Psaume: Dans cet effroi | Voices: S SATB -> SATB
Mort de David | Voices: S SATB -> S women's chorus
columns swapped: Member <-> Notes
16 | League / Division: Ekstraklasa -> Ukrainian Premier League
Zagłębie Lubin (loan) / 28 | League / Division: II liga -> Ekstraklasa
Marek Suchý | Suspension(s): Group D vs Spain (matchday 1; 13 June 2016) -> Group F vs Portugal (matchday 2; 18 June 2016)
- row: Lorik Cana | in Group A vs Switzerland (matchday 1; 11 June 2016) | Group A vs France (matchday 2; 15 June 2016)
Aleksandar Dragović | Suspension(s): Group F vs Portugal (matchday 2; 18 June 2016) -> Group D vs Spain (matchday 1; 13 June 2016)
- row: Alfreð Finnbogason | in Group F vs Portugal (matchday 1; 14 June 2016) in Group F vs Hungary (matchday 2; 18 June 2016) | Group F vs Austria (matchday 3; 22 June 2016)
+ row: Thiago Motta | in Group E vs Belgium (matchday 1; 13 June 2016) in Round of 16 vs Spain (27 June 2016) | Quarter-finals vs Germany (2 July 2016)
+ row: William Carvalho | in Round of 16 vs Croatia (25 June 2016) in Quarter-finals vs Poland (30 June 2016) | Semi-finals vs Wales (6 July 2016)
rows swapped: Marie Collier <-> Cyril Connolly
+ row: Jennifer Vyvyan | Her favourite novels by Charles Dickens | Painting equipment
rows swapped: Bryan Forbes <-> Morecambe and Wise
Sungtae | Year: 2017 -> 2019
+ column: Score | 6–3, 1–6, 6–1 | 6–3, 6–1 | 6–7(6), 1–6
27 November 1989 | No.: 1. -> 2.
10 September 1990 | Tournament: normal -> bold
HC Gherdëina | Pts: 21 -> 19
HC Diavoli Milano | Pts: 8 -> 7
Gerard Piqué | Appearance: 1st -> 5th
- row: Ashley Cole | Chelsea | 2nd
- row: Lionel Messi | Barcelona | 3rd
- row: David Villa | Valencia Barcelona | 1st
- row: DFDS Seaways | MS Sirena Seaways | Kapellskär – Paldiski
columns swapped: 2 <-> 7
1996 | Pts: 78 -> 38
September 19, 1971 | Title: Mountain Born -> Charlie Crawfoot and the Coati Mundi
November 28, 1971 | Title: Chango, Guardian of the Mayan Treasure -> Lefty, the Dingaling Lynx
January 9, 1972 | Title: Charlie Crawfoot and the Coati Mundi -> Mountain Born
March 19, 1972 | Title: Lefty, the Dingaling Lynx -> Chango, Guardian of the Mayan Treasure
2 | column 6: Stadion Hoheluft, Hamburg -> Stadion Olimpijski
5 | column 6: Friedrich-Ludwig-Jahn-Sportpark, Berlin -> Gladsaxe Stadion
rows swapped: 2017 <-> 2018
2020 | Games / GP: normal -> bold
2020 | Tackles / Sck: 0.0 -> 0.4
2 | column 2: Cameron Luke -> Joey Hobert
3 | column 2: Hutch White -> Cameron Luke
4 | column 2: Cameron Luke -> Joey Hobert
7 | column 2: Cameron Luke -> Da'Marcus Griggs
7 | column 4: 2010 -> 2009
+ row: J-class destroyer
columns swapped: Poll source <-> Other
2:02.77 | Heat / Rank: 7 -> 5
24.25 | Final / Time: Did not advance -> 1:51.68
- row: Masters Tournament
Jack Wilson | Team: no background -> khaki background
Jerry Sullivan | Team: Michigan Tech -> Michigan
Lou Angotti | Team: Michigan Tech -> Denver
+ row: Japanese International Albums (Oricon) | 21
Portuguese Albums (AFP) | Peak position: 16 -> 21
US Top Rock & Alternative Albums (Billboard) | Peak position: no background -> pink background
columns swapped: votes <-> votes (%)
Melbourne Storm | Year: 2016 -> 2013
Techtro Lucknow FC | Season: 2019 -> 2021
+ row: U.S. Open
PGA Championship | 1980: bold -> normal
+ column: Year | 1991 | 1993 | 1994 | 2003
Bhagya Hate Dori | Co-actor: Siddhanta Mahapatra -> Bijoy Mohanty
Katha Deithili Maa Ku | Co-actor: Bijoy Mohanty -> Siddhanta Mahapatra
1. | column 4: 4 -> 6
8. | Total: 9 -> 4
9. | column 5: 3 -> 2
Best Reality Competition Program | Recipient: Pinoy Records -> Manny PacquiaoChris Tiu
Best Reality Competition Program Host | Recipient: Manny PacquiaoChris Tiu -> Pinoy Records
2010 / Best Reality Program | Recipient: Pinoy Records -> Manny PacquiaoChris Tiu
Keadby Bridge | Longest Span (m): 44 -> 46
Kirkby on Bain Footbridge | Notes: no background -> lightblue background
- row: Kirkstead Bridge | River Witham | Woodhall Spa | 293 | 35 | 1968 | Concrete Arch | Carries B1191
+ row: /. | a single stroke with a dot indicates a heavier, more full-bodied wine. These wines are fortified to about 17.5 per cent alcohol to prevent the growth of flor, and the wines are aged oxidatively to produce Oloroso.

============================================================

In the data, from the first line up to and including the line with "January 9, 1972", swap "Pts" for "Points" and write those lines out again, changing nothing else.

Psaume: Dans cet effroi | Voices: S SATB -> SATB
Mort de David | Voices: S SATB -> S women's chorus
columns swapped: Member <-> Notes
16 | League / Division: Ekstraklasa -> Ukrainian Premier League
Zagłębie Lubin (loan) / 28 | League / Division: II liga -> Ekstraklasa
Marek Suchý | Suspension(s): Group D vs Spain (matchday 1; 13 June 2016) -> Group F vs Portugal (matchday 2; 18 June 2016)
- row: Lorik Cana | in Group A vs Switzerland (matchday 1; 11 June 2016) | Group A vs France (matchday 2; 15 June 2016)
Aleksandar Dragović | Suspension(s): Group F vs Portugal (matchday 2; 18 June 2016) -> Group D vs Spain (matchday 1; 13 June 2016)
- row: Alfreð Finnbogason | in Group F vs Portugal (matchday 1; 14 June 2016) in Group F vs Hungary (matchday 2; 18 June 2016) | Group F vs Austria (matchday 3; 22 June 2016)
+ row: Thiago Motta | in Group E vs Belgium (matchday 1; 13 June 2016) in Round of 16 vs Spain (27 June 2016) | Quarter-finals vs Germany (2 July 2016)
+ row: William Carvalho | in Round of 16 vs Croatia (25 June 2016) in Quarter-finals vs Poland (30 June 2016) | Semi-finals vs Wales (6 July 2016)
rows swapped: Marie Collier <-> Cyril Connolly
+ row: Jennifer Vyvyan | Her favourite novels by Charles Dickens | Painting equipment
rows swapped: Bryan Forbes <-> Morecambe and Wise
Sungtae | Year: 2017 -> 2019
+ column: Score | 6–3, 1–6, 6–1 | 6–3, 6–1 | 6–7(6), 1–6
27 November 1989 | No.: 1. -> 2.
10 September 1990 | Tournament: normal -> bold
HC Gherdëina | Points: 21 -> 19
HC Diavoli Milano | Points: 8 -> 7
Gerard Piqué | Appearance: 1st -> 5th
- row: Ashley Cole | Chelsea | 2nd
- row: Lionel Messi | Barcelona | 3rd
- row: David Villa | Valencia Barcelona | 1st
- row: DFDS Seaways | MS Sirena Seaways | Kapellskär – Paldiski
columns swapped: 2 <-> 7
1996 | Points: 78 -> 38
September 19, 1971 | Title: Mountain Born -> Charlie Crawfoot and the Coati Mundi
November 28, 1971 | Title: Chango, Guardian of the Mayan Treasure -> Lefty, the Dingaling Lynx
January 9, 1972 | Title: Charlie Crawfoot and the Coati Mundi -> Mountain Born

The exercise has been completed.